Required action A —
Summarize the benchmark text in two sentences.
Required action B —
List every approach to evaluating quality that the benchmark text names.

I made a small application that contains multiple texture compressors (all used in “library” form instead of standalone compressor executables, to only measure compression performance that would not include file I/O), and gathered a bunch of textures from various Unity projects (a mix of everything: albedo maps, normal maps, sprites, UI textures, skyboxes, VFX textures, roughness maps, ambient occlusion maps, lightmaps etc.).

The application loads uncompressed image, compresses it into different formats using different compression libraries and their settings, and evaluates both performance (in terms of Mpix/s) and quality (in terms of Luma-PSNR). Now, “how to evaluate quality” is a very wide and complicated topic (PSNR, SSIM, Luma-PSNR, other approaches, etc.). Just this automated “compute one number” is often not enough to capture some of typical block compression artifacts, but for simplicity sake I’ve settled on Luma-PSNR here. For the compressors, I’ve asked them to do “perceptual” error metric mode, when that is available.

Provided material —
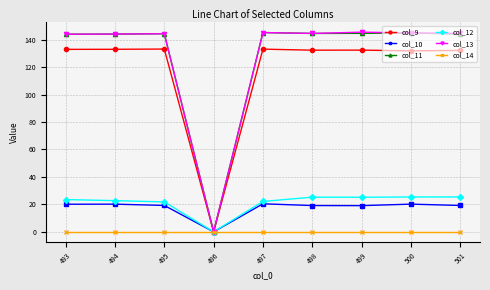

True or false: col_9 has more than 0 points higher than both neighbors.

True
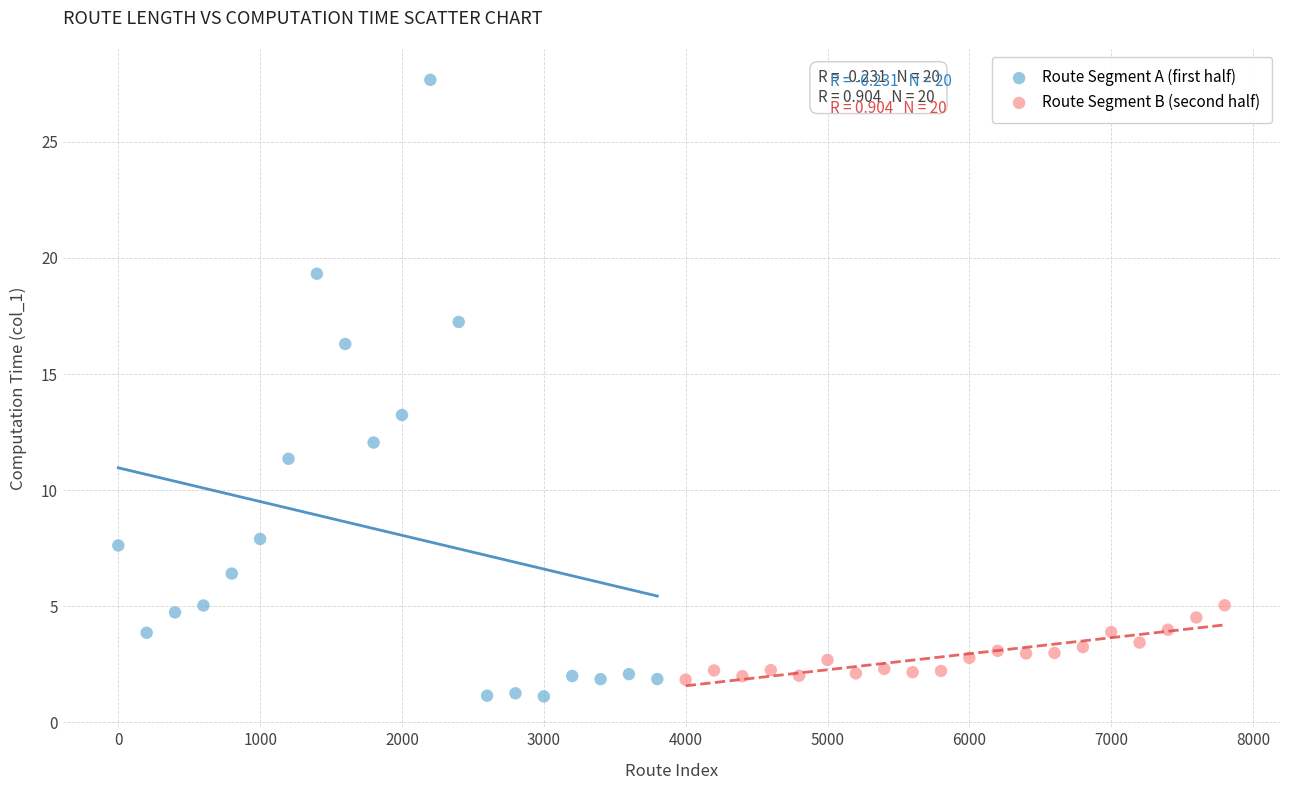

Which series contains the lowest Y value?

Route Segment A (first half)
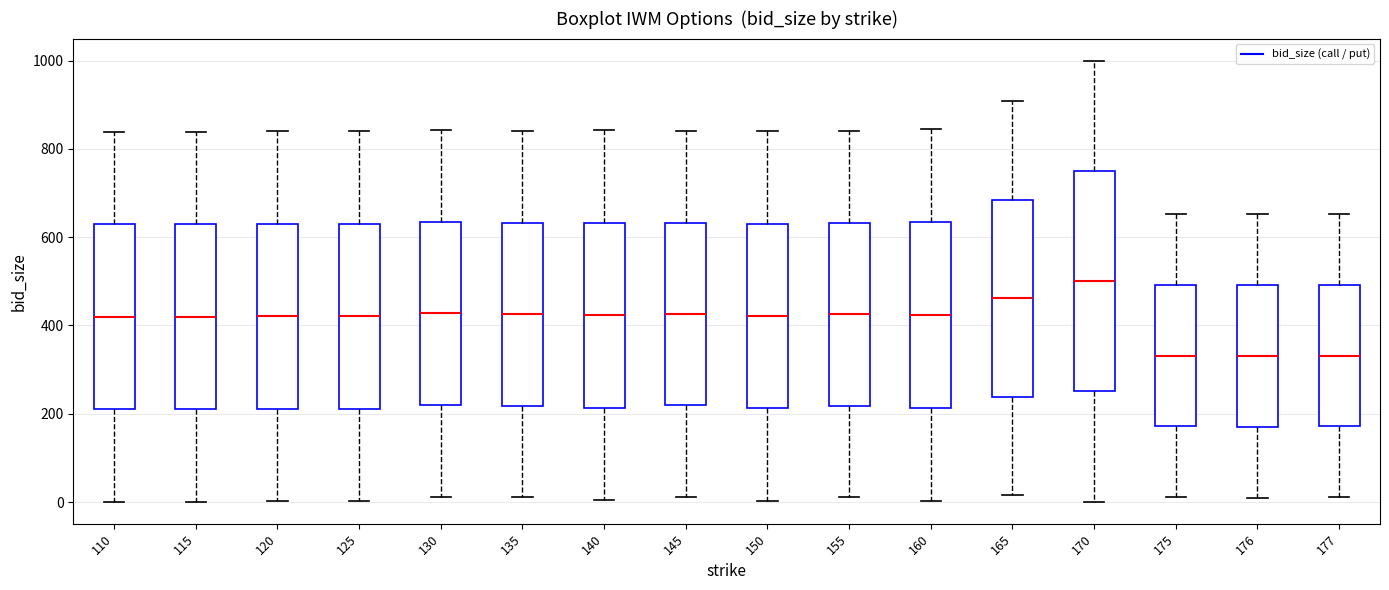

Where does the median line of the box at x = 130 sit on the y-axis? The values are not printed on the chart, so give them approximately, as read against the axis.

420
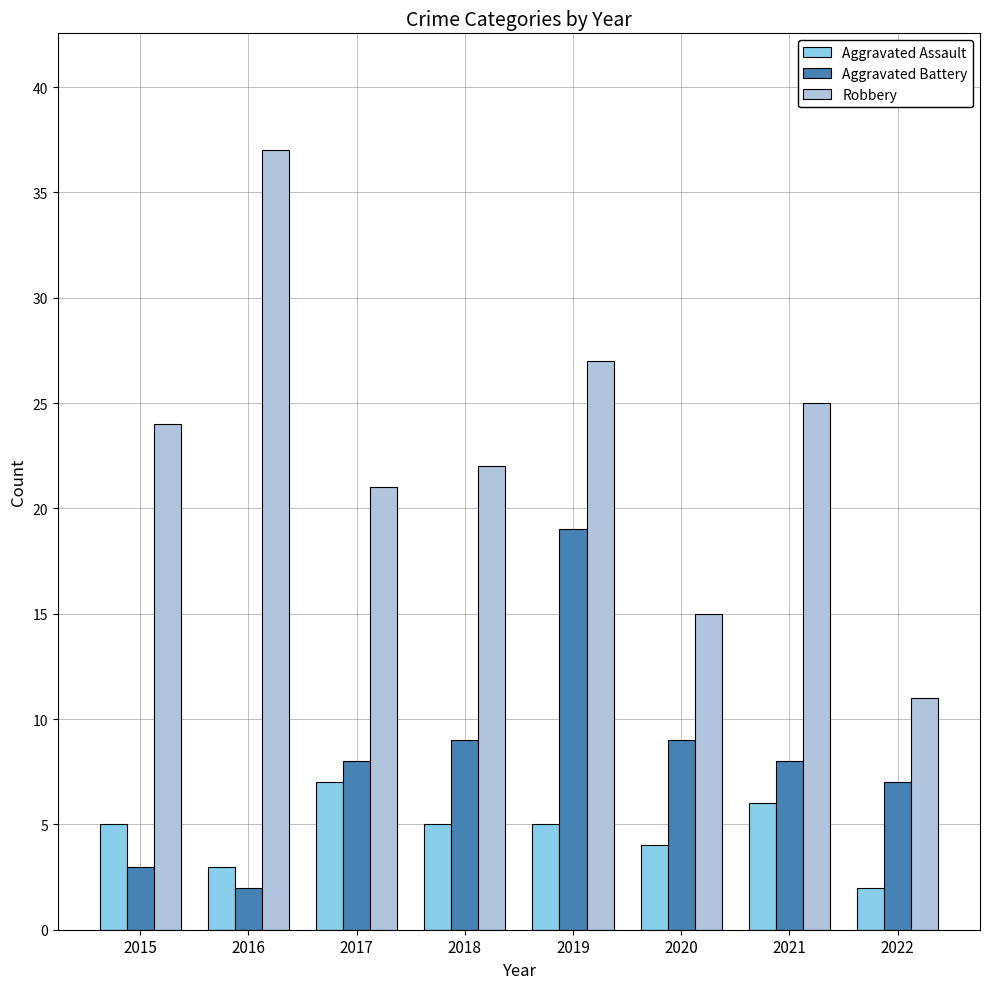

What is the sum of the Robbery values at 2019 and 2016?

64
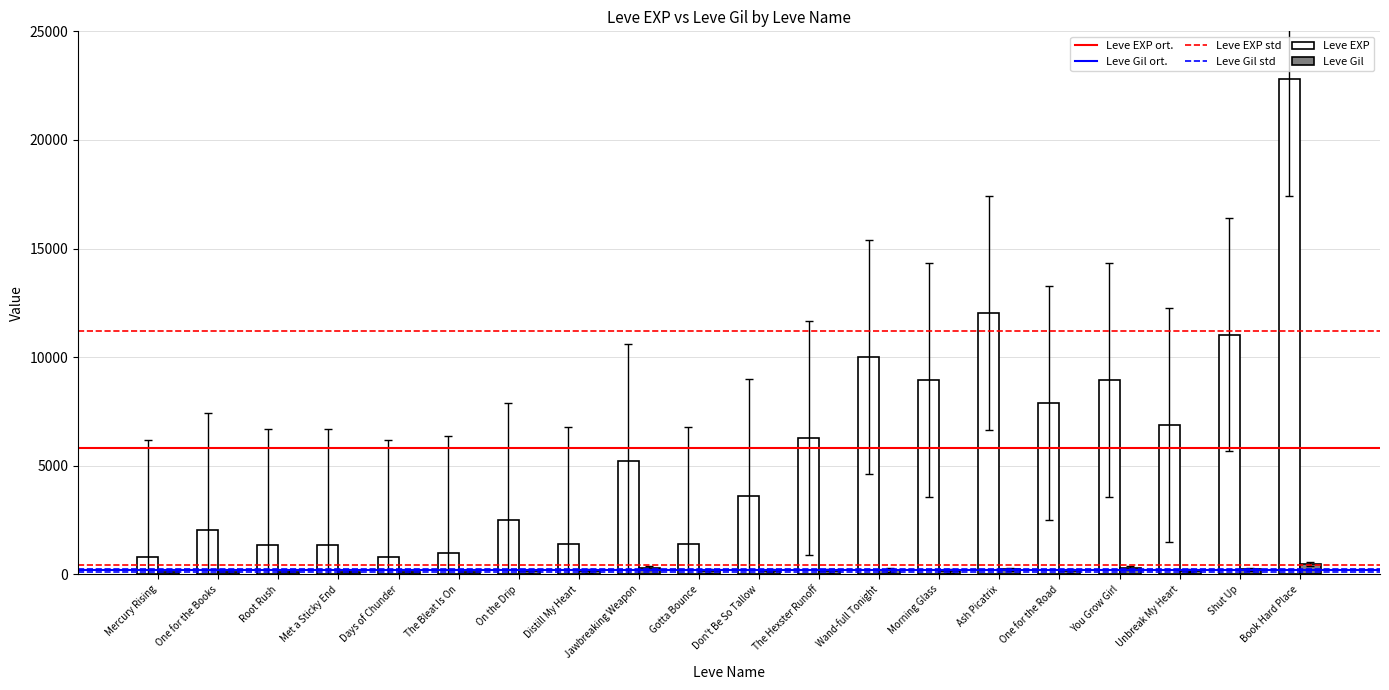

How many bars are there in each group?

2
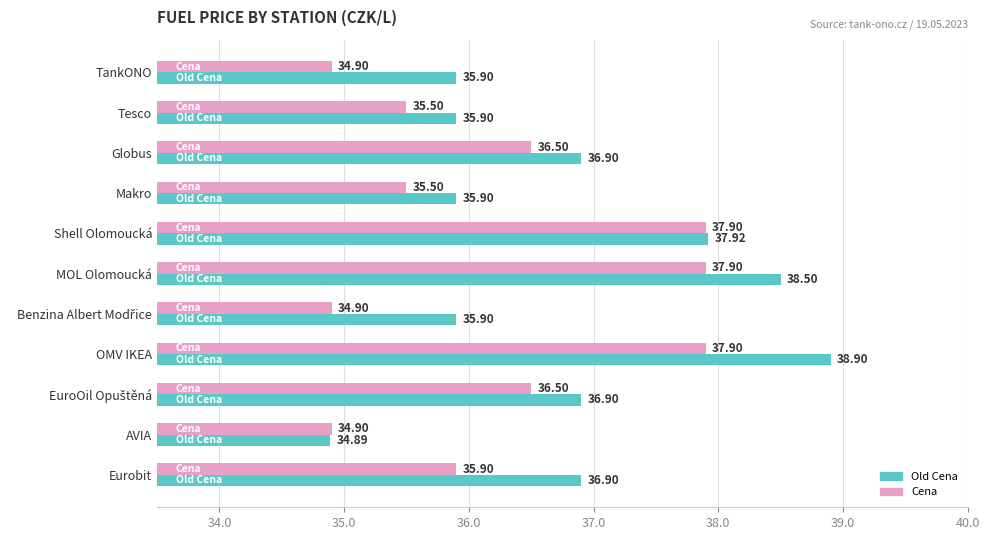

What is the total value across all series at Globus?

73.4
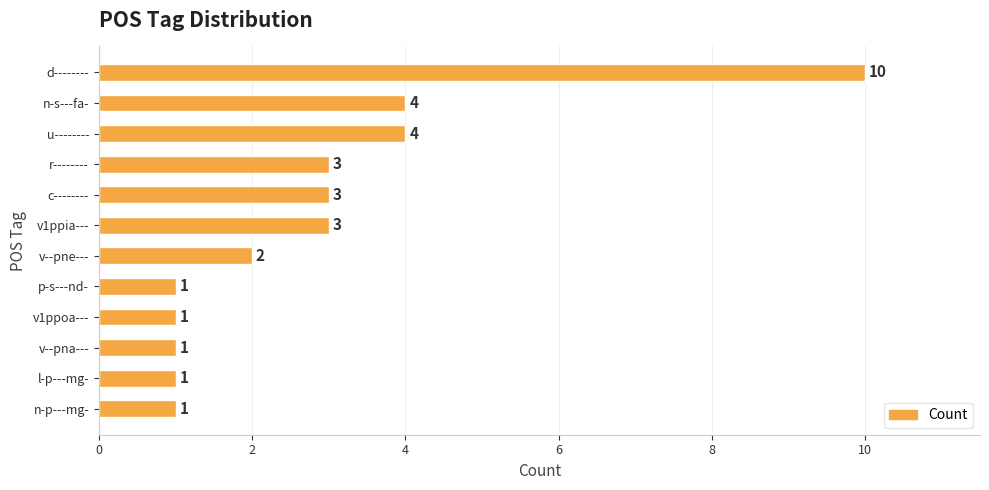

Is it true that the value at v--pna--- is 0?

False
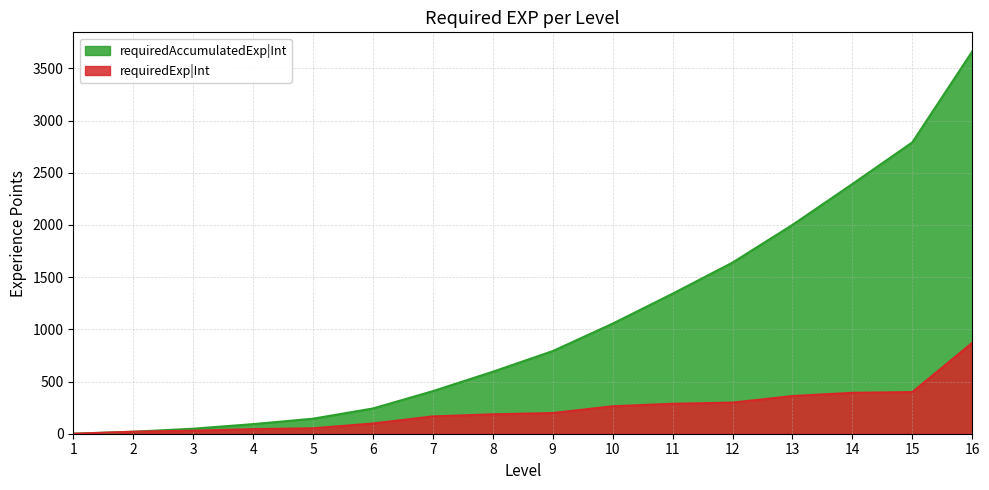

True or false: requiredAccumulatedExp|Int has a value of 48 at 3.

True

Task answer A —
The author built a small application that runs several texture compressors in library form, so that file I/O is not part of the measurement, and collected a varied set of textures from Unity projects. It compresses each uncompressed image into different formats with different libraries and settings, and measures speed in Mpix/s and quality in Luma-PSNR, with the compressors set to a perceptual error metric mode where one is available.

Task answer B —
PSNR, SSIM, Luma-PSNR